Problem: Repeat precisely the span of lines below that opens with the line containing "thumb cmc: (85, 60)" and closes with the line containing "thumb tip: (243, 245)", both included.

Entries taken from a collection
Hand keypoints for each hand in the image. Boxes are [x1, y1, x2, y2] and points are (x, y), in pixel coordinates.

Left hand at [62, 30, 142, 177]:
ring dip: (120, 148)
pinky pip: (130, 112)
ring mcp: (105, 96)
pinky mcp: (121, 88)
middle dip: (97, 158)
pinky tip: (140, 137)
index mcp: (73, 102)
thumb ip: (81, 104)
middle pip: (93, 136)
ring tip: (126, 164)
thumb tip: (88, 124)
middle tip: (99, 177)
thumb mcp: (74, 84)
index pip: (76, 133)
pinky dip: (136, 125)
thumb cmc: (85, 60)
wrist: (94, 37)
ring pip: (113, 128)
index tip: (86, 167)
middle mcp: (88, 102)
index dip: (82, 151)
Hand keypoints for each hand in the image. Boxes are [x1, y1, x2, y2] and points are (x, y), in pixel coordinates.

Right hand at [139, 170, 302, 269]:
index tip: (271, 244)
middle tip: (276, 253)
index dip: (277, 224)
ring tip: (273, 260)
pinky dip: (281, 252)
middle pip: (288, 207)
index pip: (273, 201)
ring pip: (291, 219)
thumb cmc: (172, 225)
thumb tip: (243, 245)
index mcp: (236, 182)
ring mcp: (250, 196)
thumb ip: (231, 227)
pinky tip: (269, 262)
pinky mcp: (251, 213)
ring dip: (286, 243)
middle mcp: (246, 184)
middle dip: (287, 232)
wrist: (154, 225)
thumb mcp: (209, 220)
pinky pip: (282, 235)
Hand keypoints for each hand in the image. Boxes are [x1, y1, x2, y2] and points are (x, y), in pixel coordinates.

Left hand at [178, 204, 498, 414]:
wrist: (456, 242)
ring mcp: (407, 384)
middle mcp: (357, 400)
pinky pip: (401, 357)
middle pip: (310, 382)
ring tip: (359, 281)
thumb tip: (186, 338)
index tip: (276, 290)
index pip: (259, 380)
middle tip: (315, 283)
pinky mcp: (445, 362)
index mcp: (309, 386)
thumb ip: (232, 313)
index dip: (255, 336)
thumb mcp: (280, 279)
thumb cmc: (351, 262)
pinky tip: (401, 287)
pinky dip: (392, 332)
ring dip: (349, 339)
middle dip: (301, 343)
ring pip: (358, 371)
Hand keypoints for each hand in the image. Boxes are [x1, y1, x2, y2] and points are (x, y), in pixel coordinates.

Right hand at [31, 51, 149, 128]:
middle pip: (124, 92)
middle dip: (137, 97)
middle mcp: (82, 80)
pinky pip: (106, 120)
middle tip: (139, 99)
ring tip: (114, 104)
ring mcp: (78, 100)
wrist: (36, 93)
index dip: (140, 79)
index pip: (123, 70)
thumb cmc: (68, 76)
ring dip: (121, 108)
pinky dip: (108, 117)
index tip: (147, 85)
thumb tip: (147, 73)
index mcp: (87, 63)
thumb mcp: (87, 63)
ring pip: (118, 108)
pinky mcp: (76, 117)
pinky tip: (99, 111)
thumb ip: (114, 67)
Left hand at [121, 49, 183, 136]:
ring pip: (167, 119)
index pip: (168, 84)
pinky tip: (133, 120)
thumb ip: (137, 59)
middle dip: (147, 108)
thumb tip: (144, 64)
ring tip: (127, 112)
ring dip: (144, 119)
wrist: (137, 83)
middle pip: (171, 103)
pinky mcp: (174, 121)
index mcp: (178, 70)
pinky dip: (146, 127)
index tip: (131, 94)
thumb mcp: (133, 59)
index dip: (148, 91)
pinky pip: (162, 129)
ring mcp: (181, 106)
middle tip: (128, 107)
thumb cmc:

Exercise output:
thumb cmc: (85, 60)
wrist: (94, 37)
ring pip: (113, 128)
index tip: (86, 167)
middle mcp: (88, 102)
index dip: (82, 151)
Hand keypoints for each hand in the image. Boxes are [x1, y1, x2, y2] and points are (x, y), in pixel coordinates.

Right hand at [139, 170, 302, 269]:
index tip: (271, 244)
middle tip: (276, 253)
index dip: (277, 224)
ring tip: (273, 260)
pinky dip: (281, 252)
middle pip: (288, 207)
index pip: (273, 201)
ring pip: (291, 219)
thumb cmc: (172, 225)
thumb tip: (243, 245)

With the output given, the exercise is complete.